Exercise goal: In these records, how many lines contain "labels"? Please reply with the number only.

Source records:
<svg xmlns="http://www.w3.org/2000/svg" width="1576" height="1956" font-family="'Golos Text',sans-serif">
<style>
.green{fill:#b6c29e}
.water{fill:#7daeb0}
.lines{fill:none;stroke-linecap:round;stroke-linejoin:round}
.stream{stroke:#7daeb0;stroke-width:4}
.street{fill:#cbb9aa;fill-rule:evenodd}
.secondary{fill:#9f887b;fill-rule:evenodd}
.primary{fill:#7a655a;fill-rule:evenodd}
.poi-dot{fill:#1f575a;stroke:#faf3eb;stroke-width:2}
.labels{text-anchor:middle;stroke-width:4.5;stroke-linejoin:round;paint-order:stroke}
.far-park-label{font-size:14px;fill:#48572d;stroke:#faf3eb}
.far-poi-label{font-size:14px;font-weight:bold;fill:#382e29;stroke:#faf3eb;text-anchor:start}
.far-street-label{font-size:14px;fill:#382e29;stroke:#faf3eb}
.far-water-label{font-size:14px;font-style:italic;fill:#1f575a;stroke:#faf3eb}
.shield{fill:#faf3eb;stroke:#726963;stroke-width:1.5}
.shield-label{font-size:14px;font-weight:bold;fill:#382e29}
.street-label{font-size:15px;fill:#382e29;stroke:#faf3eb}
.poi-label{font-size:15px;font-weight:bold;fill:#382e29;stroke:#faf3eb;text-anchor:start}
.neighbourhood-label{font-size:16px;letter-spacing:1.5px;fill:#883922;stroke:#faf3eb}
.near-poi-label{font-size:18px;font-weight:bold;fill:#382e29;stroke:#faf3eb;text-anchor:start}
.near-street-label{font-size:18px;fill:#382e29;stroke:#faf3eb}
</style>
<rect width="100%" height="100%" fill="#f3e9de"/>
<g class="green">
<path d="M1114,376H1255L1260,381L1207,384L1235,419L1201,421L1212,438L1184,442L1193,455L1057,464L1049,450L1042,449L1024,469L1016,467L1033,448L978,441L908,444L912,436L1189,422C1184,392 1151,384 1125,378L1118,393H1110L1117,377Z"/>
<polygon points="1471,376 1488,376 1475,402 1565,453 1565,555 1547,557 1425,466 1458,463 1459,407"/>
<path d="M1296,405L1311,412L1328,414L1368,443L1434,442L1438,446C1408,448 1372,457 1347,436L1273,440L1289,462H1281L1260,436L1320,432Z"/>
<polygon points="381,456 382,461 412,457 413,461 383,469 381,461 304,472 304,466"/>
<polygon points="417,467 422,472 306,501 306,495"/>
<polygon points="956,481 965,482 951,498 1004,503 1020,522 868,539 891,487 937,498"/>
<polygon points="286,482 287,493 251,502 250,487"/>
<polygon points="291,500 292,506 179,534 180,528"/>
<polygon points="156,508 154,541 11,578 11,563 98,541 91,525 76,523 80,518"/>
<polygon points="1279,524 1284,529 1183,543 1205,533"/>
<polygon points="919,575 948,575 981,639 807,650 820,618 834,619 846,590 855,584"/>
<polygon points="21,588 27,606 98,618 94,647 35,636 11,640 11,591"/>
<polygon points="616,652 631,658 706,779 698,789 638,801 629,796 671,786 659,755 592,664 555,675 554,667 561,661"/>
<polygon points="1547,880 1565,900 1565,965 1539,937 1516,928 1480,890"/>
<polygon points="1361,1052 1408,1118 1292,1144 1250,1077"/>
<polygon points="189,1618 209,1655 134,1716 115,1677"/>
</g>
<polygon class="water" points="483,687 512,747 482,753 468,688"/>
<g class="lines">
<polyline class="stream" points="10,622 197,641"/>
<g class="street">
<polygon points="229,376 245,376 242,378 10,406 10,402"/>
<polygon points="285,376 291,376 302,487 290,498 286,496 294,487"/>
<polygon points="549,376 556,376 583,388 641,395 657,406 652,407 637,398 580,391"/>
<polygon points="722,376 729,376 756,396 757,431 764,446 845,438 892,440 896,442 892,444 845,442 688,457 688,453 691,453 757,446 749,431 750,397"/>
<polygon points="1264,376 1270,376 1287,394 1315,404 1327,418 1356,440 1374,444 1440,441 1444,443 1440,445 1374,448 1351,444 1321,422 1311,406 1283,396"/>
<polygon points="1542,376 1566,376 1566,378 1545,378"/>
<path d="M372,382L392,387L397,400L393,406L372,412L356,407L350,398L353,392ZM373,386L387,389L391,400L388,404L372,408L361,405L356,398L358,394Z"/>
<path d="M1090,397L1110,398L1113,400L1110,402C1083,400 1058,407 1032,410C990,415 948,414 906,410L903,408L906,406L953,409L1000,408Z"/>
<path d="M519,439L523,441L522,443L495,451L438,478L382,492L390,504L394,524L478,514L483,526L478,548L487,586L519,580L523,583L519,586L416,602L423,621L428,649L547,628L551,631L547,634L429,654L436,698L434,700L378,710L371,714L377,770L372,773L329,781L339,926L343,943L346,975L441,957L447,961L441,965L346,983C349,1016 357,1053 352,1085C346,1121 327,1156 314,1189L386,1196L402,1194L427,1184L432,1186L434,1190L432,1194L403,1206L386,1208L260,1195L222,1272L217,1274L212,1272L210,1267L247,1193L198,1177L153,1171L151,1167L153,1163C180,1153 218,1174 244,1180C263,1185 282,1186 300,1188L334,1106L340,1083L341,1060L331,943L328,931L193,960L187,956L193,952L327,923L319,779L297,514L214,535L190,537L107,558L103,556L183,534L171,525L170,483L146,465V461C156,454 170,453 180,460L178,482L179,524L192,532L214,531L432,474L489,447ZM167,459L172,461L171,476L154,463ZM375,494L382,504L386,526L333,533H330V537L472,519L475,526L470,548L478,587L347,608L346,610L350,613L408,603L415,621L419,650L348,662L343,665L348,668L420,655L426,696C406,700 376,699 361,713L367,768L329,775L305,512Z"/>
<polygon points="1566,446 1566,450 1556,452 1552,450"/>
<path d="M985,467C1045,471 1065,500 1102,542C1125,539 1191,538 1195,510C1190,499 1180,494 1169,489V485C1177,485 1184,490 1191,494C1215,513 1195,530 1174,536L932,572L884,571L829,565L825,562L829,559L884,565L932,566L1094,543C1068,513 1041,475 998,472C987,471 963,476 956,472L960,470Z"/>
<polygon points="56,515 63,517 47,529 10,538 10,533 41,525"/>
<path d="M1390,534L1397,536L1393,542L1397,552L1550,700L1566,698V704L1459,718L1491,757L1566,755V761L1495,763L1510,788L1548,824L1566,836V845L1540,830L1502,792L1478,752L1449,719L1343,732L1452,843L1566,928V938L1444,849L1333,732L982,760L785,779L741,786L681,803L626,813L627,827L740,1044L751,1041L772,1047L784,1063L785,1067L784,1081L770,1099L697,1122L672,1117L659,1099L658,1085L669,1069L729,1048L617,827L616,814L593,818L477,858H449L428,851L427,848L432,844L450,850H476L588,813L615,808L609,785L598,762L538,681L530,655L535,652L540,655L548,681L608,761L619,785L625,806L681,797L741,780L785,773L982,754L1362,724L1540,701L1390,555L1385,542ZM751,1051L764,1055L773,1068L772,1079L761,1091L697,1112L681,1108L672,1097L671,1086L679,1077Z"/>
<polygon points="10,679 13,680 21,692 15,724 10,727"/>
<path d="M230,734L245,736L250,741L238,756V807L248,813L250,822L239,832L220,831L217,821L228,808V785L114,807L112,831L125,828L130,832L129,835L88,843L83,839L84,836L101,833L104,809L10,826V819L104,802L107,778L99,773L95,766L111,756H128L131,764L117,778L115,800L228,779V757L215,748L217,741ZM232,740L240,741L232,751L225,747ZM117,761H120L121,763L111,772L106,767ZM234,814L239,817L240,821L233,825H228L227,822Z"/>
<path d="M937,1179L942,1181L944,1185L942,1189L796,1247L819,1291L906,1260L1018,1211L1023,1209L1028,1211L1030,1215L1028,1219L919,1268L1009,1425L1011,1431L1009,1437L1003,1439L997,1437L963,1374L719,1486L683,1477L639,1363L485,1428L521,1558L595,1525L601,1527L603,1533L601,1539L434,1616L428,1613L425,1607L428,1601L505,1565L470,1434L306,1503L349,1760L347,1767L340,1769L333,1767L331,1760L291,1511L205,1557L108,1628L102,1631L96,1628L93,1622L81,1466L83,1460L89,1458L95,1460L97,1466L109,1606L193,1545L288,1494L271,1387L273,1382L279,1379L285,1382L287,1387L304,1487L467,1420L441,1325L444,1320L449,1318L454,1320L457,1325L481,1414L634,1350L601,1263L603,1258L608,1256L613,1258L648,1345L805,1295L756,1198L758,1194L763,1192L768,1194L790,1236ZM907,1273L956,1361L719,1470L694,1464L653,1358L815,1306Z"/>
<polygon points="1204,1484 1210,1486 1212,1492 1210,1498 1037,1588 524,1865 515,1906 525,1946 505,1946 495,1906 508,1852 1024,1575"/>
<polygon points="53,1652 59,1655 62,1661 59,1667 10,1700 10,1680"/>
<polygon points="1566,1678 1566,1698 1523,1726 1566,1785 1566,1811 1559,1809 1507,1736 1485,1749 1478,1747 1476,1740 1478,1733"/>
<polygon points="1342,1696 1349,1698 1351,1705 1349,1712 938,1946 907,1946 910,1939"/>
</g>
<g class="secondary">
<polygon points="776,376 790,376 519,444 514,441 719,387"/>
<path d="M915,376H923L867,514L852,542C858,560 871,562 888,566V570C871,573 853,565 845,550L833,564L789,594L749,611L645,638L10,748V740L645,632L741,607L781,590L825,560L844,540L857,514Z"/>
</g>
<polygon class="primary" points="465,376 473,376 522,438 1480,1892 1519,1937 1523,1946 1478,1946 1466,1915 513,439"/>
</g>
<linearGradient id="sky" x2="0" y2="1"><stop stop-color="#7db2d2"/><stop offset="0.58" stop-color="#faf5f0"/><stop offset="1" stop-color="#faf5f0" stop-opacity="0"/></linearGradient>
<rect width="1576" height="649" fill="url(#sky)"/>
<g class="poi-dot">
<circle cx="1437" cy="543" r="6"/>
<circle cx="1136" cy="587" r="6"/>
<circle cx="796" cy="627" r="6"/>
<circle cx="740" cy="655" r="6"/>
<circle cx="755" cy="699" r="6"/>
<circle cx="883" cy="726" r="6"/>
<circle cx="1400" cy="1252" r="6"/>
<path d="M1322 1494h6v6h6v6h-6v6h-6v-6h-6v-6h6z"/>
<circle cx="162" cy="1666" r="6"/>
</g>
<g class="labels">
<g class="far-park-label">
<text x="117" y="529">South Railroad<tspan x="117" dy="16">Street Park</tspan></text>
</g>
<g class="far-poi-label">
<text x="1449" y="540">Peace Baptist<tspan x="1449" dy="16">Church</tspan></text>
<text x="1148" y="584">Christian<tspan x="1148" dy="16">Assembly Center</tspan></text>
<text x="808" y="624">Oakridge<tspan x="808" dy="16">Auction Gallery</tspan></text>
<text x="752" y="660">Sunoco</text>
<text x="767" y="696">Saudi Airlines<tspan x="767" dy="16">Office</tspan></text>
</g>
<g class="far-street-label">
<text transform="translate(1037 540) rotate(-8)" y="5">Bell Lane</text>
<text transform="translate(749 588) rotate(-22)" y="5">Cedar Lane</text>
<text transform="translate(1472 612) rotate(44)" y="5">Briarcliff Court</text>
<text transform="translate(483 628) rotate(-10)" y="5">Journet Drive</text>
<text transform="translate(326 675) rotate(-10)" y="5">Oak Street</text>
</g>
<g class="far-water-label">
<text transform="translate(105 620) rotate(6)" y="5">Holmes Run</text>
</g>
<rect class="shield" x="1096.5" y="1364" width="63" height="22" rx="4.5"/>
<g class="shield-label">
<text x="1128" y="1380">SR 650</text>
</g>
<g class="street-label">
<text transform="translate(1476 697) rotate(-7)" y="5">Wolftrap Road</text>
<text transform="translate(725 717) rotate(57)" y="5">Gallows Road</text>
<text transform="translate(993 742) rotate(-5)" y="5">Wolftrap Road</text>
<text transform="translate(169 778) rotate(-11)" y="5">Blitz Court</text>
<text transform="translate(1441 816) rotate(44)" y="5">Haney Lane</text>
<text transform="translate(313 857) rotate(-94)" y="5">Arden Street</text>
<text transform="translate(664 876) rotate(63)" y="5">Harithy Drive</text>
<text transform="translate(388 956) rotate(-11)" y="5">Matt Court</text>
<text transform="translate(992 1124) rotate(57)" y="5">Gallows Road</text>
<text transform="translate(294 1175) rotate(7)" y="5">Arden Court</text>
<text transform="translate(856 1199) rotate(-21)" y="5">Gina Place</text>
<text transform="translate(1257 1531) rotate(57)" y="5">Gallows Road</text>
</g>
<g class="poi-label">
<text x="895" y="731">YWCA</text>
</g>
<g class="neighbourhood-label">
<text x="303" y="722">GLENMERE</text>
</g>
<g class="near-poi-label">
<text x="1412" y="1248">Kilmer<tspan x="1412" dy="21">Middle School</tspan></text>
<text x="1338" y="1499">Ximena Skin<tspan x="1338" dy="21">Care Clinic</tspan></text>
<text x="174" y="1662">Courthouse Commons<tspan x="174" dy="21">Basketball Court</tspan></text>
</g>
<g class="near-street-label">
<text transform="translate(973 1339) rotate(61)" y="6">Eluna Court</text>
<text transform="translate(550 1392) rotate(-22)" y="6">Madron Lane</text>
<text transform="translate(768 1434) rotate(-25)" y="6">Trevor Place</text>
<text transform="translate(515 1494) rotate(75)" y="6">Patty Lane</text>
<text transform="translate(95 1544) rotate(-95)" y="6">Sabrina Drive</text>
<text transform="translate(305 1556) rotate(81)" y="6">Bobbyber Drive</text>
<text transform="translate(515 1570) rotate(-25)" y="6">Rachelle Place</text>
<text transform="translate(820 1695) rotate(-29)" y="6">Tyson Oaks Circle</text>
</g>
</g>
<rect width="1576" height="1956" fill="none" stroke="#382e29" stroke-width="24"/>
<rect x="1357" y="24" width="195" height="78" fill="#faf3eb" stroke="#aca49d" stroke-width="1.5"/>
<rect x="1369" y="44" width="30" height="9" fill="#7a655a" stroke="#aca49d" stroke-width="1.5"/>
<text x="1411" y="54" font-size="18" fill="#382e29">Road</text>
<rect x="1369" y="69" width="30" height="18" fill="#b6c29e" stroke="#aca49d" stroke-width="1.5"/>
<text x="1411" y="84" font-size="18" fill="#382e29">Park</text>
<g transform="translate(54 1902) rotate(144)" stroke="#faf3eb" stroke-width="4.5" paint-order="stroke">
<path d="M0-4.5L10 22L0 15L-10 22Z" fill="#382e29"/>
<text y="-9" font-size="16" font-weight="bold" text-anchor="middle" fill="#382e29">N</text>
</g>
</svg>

Your solution: 2